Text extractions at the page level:
==================================================

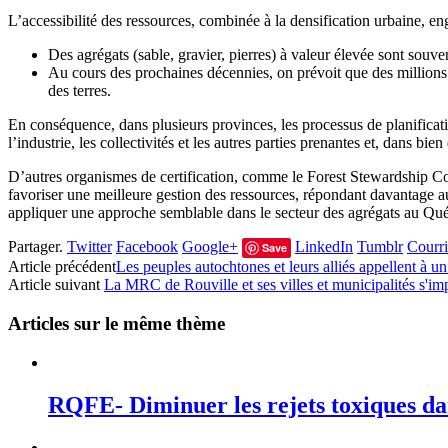
L’accessibilité des ressources, combinée à la densification urbaine, e
Des agrégats (sable, gravier, pierres) à valeur élevée sont souve
Au cours des prochaines décennies, on prévoit que des millions de 
des terres.
En conséquence, dans plusieurs provinces, les processus de planificati
l’industrie, les collectivités et les autres parties prenantes et, dans bie
D’autres organismes de certification, comme le Forest Stewardship Cou
favoriser une meilleure gestion des ressources, répondant davantage a
appliquer une approche semblable dans le secteur des agrégats au Qu
Partager.
Twitter
Facebook
Google+
LinkedIn
Tumblr
Courri
Save
Article précédent
Les peuples autochtones et leurs alliés appellent à
Article suivant
La MRC de Rouville et ses villes et municipalités s'im
Articles sur le même thème
RQFE- Diminuer les rejets toxiques dan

==================================================

What is needed
Return every line of text from the records above without any changes, and leave the pictures out of your answer.

Exercise solution
L’accessibilité des ressources, combinée à la densification urbaine, e
Des agrégats (sable, gravier, pierres) à valeur élevée sont souve
Au cours des prochaines décennies, on prévoit que des millions de 
des terres.
En conséquence, dans plusieurs provinces, les processus de planificati
l’industrie, les collectivités et les autres parties prenantes et, dans bie
D’autres organismes de certification, comme le Forest Stewardship Cou
favoriser une meilleure gestion des ressources, répondant davantage a
appliquer une approche semblable dans le secteur des agrégats au Qu
Partager.
Twitter
Facebook
Google+
LinkedIn
Tumblr
Courri
Save
Article précédent
Les peuples autochtones et leurs alliés appellent à
Article suivant
La MRC de Rouville et ses villes et municipalités s'im
Articles sur le même thème
RQFE- Diminuer les rejets toxiques dan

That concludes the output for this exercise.